Accurate pricing can be hindered by several factors. Some inexperienced agents may prioritize securing a listing over providing a realistic market analysis, leading them to accept a seller’s inflated price. Additionally, misinformation from neighbors about their own sale prices can create unrealistic expectations.

Economic conditions significantly impact property values. Inflationary periods can cause rapid price increases due to economic factors, while recessions lead to price declines due to adverse economic conditions.

Emotional and psychological barriers also play a role. Sellers may fear underpricing their home, leading to a perceived loss of equity. Emotional attachment can cloud judgment, preventing sellers from objectively assessing market value. It’s crucial to understand that a property’s market value is independent of the owner’s personal needs or motivations.

Overpricing a home has numerous negative consequences. It can deter potential buyers, attract unqualified prospects, and discourage offers. It may also reduce agent activity and advertising response, and ironically, help sell competing properties by making them appear more attractively priced. Further, overpricing can lead to appraisal issues, as lenders require comparable sales to justify the loan amount and protect their investment in case of foreclosure. Ultimately, overpricing extends market time, regardless of the seller’s reasoning.

Homes typically sell fastest and for the highest price when they are accurately priced from the beginning.

It’s important to understand what does NOT determine market value. These include:

  • The original purchase price.
  • The current cost to rebuild the home.
  • The seller’s investment in home improvements (while improvements may increase marketability, they don’t necessarily translate to a proportional increase in price).
  • Personal attachment or sentimental value.

Separating personal feelings from the financial aspects of the sale is essential for determining fair market value.

Real estate professionals often have a pool of buyers actively searching for new listings. The initial 3-4 weeks of a listing are typically the most active, as buyers and agents are eager to see new properties. This period often yields the highest and best offers. After this initial surge, viewings are primarily from newly entering buyers. Therefore, strategic pricing and positioning within the first few weeks are crucial.

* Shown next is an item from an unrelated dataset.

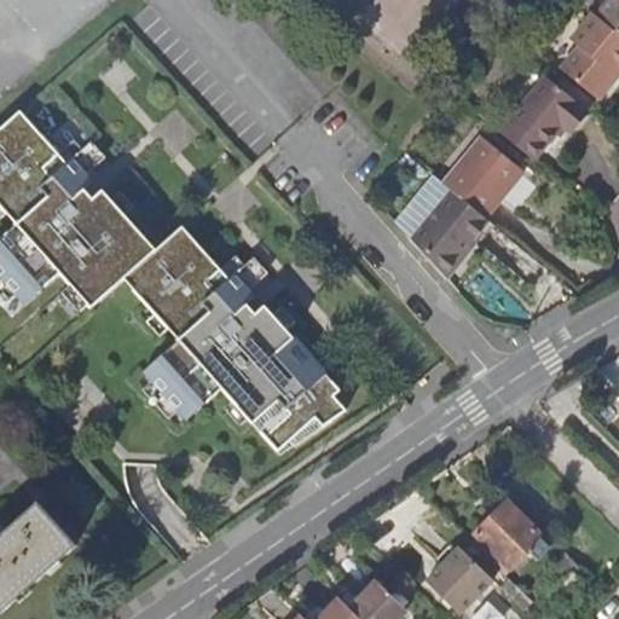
[(618,0),(607,0),(597,13),(618,30),(618,0)]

Market value is defined as the price a willing buyer pays to a willing seller under no undue pressure. It is important to remember that there are other types of values such as assessed value for taxes, and insured value.

Appraisers use two primary approaches to determine value:

  • The cost approach, which estimates the cost to rebuild the home, factoring in depreciation.
  • The market comparison approach, which analyzes recent sales of similar properties. This is the most commonly used approach.

Analyzing past sales data and current market supply and demand is essential for accurate pricing. Sellers should review comparable properties currently on the market before setting their asking price.